Attività => Riporta parola per parola il passo del testo sulla presentazione di Nova Universitas che comincia con "Dopo i ringraziamenti" e prosegue fino a "nobel Carlo Rubbia.".

Estratto del testo =>
»»
Lectio di Rubbia e Vittadini alla presentazione di Nova Universitas
Con una relazione dal titolo Gli investimenti in capitale umano, il premio nobel Carlo Rubbia ha parlato sugli errori italiani in termini di utilizzo di fonti energetiche. È motivo di grande compiacimento oggi salutare la nascita di Nova Universitas: un’iniziativa di grande prestigio che rafforza il ruolo dell’Alta Formazione e delle risorse scientifiche nel panorama delle università italiane”.
Con queste parole il rettore della Federico II Guido Trombetti ha salutato la platea accorsa alla manifestazione inaugurale del Consorzio Nova Universitas, presentato il 2 marzo al Centro Congressi di Monte Sant’Angelo. “Mai come in questo momento di particolare difficoltà per le università – ha aggiunto il rettore – essere capaci di iniziative concrete e di prestigio come questa è fatto importante per la vita degli stessi Atenei. Ovunque si sente affermare che senza ricerca e formazione il paese non può ripartire. Oggi con questa Scuola stiamo dimostrando il nostro deciso contributo al cambiamento”.
Dopo i ringraziamenti del professore Carlo Lauro, presidente del neonato consorzio, la parola è passata a due ospiti di prestigio: Giorgio Vittadini, professore di Statistica dell’Università Milano Bicocca – che insieme con la Luiss Guido Carli di Roma, l’Università degli Studi di Macerata, l’Università degli Studi di Udine e, naturalmente, la Federico II forma il Consorzio – e al premio nobel Carlo Rubbia.
««
Dati disponibili =>
»»
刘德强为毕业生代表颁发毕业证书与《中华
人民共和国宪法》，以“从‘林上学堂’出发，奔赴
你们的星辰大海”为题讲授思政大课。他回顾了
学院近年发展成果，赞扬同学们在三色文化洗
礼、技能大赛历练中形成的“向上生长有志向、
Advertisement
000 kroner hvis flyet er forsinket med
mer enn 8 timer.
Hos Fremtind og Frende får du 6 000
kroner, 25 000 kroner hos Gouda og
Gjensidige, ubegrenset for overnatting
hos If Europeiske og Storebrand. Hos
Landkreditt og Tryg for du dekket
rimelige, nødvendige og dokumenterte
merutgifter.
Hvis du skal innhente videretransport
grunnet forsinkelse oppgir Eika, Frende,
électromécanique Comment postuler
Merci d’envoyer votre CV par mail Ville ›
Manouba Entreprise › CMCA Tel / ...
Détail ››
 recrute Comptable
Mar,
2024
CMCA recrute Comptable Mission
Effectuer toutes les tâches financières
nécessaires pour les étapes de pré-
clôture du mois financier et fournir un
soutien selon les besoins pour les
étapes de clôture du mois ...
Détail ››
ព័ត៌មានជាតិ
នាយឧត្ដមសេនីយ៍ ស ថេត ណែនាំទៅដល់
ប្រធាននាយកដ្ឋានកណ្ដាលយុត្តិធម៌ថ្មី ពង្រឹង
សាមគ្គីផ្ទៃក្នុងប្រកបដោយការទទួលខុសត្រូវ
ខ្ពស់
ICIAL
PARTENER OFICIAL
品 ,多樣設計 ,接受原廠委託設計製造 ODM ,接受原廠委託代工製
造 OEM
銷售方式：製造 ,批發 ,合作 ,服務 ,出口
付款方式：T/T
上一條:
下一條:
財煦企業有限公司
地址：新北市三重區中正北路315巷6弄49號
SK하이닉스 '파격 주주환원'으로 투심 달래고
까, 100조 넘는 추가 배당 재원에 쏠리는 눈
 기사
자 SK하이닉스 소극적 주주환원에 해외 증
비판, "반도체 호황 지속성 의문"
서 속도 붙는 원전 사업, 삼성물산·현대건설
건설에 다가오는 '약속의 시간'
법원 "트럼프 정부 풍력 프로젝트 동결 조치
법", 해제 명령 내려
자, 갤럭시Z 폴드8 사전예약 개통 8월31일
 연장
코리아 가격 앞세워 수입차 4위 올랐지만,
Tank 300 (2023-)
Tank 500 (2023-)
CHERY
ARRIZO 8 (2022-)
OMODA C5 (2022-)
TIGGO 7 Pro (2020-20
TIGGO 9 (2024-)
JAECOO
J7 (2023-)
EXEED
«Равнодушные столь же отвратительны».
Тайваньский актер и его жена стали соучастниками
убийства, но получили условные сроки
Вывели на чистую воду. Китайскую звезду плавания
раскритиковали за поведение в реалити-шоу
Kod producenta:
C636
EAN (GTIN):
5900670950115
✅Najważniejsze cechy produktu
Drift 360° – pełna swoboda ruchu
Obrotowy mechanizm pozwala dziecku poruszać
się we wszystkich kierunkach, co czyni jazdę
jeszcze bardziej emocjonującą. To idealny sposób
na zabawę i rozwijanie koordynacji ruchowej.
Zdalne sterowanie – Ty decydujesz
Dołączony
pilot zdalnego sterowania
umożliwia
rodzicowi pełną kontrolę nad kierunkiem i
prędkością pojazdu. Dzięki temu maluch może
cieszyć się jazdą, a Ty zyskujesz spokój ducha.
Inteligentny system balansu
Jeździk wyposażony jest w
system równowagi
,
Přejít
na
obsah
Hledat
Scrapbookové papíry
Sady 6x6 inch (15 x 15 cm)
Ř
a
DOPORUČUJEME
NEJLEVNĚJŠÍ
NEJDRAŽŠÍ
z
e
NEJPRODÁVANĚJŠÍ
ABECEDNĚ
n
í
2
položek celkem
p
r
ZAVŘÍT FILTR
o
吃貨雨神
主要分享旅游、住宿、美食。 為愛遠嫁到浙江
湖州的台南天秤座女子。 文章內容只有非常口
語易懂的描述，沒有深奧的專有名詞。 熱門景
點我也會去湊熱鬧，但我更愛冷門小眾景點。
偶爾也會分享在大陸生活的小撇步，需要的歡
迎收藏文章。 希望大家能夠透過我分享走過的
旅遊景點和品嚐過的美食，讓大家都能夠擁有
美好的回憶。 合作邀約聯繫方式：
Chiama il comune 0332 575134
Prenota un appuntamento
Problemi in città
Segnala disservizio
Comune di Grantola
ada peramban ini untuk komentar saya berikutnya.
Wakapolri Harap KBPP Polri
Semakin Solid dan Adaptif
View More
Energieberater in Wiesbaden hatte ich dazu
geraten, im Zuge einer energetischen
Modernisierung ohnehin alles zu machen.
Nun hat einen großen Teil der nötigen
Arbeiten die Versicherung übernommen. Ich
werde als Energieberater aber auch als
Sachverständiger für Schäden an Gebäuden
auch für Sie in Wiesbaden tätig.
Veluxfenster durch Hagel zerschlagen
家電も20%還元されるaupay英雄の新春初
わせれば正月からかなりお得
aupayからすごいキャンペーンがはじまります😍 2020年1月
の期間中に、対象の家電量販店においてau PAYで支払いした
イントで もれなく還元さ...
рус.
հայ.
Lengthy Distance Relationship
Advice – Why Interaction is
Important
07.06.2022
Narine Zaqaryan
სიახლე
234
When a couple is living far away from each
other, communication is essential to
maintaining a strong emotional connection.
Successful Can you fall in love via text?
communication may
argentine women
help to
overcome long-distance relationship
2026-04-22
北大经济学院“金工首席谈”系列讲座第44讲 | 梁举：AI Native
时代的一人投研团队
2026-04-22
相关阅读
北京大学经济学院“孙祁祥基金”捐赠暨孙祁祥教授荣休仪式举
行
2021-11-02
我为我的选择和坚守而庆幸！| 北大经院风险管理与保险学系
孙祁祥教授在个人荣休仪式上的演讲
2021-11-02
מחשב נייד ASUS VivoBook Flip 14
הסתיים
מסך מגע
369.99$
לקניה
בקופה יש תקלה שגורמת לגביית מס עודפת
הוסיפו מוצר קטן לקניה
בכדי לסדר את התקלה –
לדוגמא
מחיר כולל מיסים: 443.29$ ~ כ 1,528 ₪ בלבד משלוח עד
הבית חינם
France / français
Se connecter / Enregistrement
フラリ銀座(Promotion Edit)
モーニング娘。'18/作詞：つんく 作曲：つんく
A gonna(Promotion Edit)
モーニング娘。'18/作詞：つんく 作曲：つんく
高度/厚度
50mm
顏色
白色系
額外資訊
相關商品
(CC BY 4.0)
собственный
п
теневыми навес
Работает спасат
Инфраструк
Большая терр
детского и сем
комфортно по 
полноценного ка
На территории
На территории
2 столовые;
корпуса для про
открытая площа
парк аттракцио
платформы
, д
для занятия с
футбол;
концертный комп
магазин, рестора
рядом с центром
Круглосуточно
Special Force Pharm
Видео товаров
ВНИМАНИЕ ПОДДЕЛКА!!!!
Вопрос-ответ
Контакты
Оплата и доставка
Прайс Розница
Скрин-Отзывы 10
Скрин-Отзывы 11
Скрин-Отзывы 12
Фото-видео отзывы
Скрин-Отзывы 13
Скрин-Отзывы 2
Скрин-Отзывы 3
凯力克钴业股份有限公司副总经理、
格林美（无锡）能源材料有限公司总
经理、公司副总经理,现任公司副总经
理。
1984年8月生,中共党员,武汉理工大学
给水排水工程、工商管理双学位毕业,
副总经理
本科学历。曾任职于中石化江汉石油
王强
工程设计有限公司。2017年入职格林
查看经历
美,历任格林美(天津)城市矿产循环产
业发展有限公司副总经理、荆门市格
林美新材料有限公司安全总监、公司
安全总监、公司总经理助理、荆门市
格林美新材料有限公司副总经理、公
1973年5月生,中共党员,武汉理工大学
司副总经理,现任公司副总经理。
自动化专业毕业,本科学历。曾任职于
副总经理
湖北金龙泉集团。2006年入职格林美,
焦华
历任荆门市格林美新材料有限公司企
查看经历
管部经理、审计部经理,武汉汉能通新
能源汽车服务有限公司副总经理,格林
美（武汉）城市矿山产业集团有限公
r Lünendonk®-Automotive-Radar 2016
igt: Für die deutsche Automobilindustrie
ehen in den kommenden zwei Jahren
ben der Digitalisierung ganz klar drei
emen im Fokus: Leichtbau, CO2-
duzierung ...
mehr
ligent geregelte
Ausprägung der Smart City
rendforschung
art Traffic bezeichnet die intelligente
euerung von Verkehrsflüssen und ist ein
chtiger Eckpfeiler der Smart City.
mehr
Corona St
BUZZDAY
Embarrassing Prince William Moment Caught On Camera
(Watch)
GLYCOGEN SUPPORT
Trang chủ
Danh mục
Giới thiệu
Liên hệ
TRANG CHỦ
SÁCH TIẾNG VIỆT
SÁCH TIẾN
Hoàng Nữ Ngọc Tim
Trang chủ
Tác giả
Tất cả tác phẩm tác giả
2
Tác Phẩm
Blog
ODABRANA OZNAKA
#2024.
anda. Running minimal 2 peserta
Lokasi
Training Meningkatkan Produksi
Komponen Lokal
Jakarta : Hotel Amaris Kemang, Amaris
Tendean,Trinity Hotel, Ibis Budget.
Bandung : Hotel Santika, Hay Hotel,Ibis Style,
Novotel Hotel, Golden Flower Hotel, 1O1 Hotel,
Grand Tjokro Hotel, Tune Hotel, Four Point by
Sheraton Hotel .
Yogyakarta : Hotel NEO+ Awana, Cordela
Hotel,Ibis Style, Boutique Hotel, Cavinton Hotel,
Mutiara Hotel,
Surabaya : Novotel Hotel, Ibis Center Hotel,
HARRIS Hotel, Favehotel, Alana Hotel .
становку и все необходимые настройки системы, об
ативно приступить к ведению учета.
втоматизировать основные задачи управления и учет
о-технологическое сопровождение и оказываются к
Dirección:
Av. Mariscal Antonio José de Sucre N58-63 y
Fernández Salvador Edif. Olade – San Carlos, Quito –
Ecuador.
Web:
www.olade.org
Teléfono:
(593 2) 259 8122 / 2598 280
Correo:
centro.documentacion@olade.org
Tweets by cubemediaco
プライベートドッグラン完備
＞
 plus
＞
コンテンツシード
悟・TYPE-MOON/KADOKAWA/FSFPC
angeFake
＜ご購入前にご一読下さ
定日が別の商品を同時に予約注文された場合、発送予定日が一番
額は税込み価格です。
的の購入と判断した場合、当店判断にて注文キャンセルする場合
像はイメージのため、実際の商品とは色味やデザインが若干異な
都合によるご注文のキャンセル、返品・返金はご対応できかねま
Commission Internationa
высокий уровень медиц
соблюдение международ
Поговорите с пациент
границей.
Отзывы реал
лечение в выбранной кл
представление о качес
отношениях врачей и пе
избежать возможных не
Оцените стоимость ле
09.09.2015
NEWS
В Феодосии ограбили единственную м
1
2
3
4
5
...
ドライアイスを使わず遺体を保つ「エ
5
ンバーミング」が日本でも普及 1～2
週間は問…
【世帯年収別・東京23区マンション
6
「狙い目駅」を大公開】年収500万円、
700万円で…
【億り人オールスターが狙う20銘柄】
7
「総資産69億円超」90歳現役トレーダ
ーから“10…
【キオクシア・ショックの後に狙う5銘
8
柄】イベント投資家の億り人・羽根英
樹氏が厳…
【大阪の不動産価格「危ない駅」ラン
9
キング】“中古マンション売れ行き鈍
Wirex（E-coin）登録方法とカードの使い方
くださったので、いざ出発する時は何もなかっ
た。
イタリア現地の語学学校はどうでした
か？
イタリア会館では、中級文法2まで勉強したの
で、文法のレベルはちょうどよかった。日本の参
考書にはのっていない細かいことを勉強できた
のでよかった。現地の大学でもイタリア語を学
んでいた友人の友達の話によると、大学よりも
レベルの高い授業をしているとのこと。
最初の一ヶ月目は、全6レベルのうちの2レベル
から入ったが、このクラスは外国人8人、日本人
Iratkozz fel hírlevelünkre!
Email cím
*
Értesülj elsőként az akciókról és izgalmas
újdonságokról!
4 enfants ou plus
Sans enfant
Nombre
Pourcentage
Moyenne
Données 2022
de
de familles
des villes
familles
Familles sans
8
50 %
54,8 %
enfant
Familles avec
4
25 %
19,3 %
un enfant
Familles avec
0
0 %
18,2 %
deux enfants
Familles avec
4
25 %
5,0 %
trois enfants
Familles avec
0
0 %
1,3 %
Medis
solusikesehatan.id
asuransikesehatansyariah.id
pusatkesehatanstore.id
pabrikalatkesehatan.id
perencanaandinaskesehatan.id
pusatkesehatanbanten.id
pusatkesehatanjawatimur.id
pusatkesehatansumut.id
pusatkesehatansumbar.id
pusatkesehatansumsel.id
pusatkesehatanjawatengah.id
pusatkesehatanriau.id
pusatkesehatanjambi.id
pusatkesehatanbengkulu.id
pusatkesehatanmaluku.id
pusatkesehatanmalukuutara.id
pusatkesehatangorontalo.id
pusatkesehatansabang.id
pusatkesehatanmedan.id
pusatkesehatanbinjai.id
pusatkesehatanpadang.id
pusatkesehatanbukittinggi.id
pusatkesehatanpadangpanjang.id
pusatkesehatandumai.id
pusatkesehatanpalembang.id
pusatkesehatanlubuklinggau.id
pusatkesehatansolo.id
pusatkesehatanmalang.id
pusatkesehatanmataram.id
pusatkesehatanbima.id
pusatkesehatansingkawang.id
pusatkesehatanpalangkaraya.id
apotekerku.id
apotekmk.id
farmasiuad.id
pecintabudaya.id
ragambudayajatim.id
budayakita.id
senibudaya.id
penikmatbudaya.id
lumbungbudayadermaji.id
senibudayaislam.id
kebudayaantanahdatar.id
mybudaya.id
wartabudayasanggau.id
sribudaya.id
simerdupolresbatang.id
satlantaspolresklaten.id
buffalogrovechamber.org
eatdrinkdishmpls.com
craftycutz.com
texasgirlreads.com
««
Risultato dell'esercizio =>
Dopo i ringraziamenti del professore Carlo Lauro, presidente del neonato consorzio, la parola è passata a due ospiti di prestigio: Giorgio Vittadini, professore di Statistica dell’Università Milano Bicocca – che insieme con la Luiss Guido Carli di Roma, l’Università degli Studi di Macerata, l’Università degli Studi di Udine e, naturalmente, la Federico II forma il Consorzio – e al premio nobel Carlo Rubbia.